Banff-Airdrie NDP candidate Anne Wilson said the results were not unexpected in Alberta, but questioned the effectiveness of a minority government.

"I'm not sure what Alberta is going to have to do, and Saskatchewan, to have their issues heard – the Conservatives aren't terribly effective and why would the Liberals care when all the representatives are Conservative," Wilson said the day after the election. "I think there has to be some way to get our issues heard and right now, I'm not sure how that is going to work."

Banff-Airdrie Liberal candidate Gwyneth Midgley said while she was disappointed no Liberal MPs were elected in Alberta, she was happy to see the national results.

"I'm pretty happy about the national picture. I'm happy Canadians voted for another Liberal government – a strong minority, a stable minority – I think it's clear Canadians voted for fighting climate change and fair taxation," Midgley said.

"[The Liberals] have a mandate now to move forward and everyone should work together to solve the challenges we face – there is no point burying our heads in the sand."

Ecojustice officials agreed it is time to deliver rapid and meaningful action to fight the climate crisis.

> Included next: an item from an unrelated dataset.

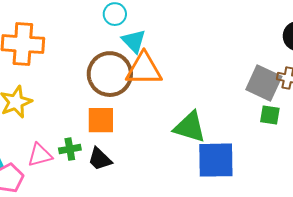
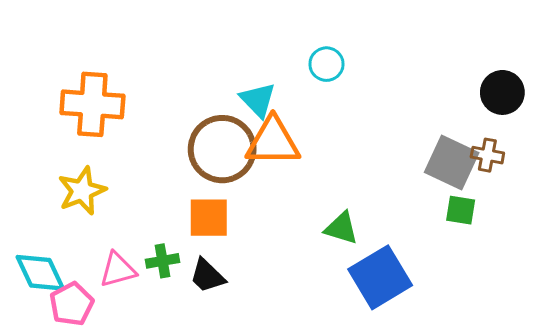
cyan circle: (115, 14) -> (326, 64), moved
green triangle: (190, 127) -> (341, 228), size x0.7
blue square: (216, 160) -> (380, 277), turned -30

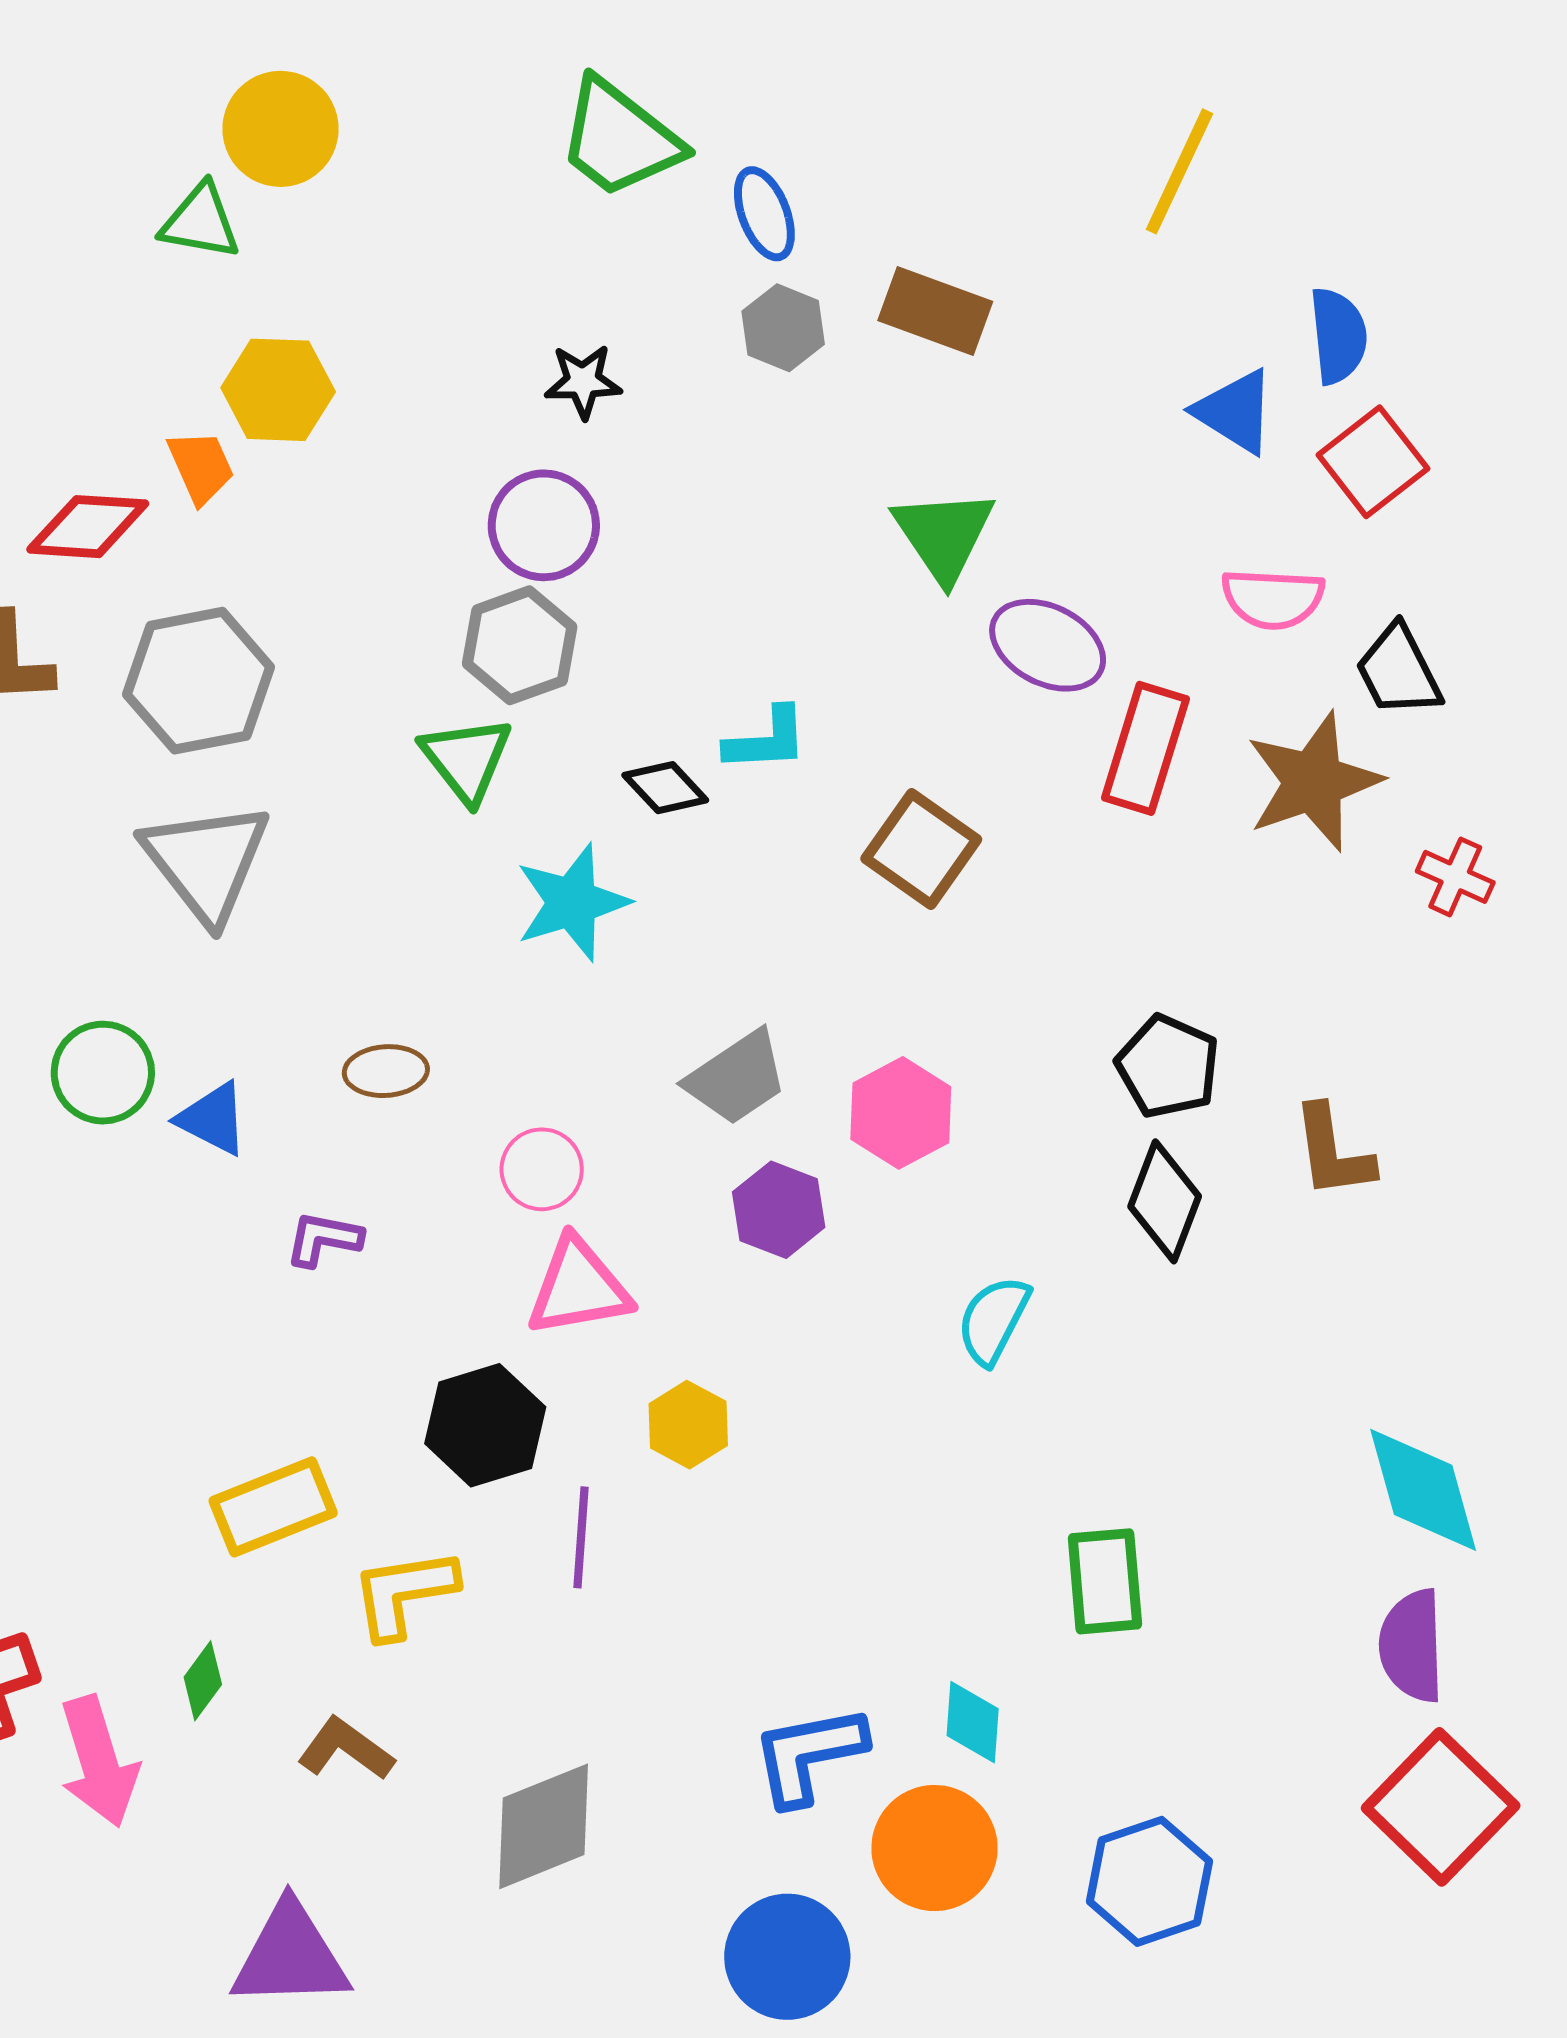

"To date, Canada has missed every greenhouse gas emission target it has ever set. The era of zero accountability must end now. Party leaders must work together to form a government without delay and deliver the rapid, unified and ambitious climate action Canadians voted for," Devon Page, Ecojustice Executive Director said in an emailed statement.

"The action must be grounded in laws that set legally-binding emissions targets and empower Canadians to hold government accountable to our climate commitments so we never miss another target."

When asked about how the re-elected MP would ensure Bow Valley voices and issues were heard in Parliament, Richards responded he would work hard to fight for the affordability and labour shortage issues.

"There is no question we have a very diverse riding – you are absolutely correct, there are different and unique challenges in different parts of the riding and I think to some degree the tourism economy has insulated the Bow Valley from what the rest of Alberta is feeling and experiencing and that is something we are very fortunate to be able to say," Richards said.

Richards is concerned about the sustainability of tourism in the Bow Valley as relations with the Chinese government remains unstable.

"The Chinese market has been a strong [contributor] and as Trudeau has not had a really good relationship with the people in China, I wonder what that impact would be. These are all things I want to be on top of," Richards said.

"Of course housing issues, labour shortages, all these things are critically important to the Bow Valley and these are issues that will certainly be on my radar screen."

Passionate about the issues, the Banff-Airdrie riding saw a 71 per cent voter turnout with 76,595 of 107,281 registered voters showing up to the polls on Monday (Oct. 21).

This is the third time Richards has secured more than 70 per cent of the vote in the riding. When first elected in 2008, Richards won 72.9 per cent of the vote and in 2011, Richards took 74.7 per cent of the vote.

In 2015, Richards won 63.4 per cent of the vote, while Liberal candidate Marlo Raynolds secured 26.1 per cent of the vote.